*Description of the task*. Here are some entries. Repeat all of them exactly.

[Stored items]
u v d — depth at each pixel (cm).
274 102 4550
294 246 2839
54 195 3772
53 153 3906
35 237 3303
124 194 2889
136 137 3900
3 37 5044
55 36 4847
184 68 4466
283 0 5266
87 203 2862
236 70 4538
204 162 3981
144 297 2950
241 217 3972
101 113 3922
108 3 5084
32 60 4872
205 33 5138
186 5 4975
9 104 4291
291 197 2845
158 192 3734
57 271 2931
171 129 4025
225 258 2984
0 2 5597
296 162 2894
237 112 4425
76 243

*Answer area*.
u v d — depth at each pixel (cm).
274 102 4550
294 246 2839
54 195 3772
53 153 3906
35 237 3303
124 194 2889
136 137 3900
3 37 5044
55 36 4847
184 68 4466
283 0 5266
87 203 2862
236 70 4538
204 162 3981
144 297 2950
241 217 3972
101 113 3922
108 3 5084
32 60 4872
205 33 5138
186 5 4975
9 104 4291
291 197 2845
158 192 3734
57 271 2931
171 129 4025
225 258 2984
0 2 5597
296 162 2894
237 112 4425
76 243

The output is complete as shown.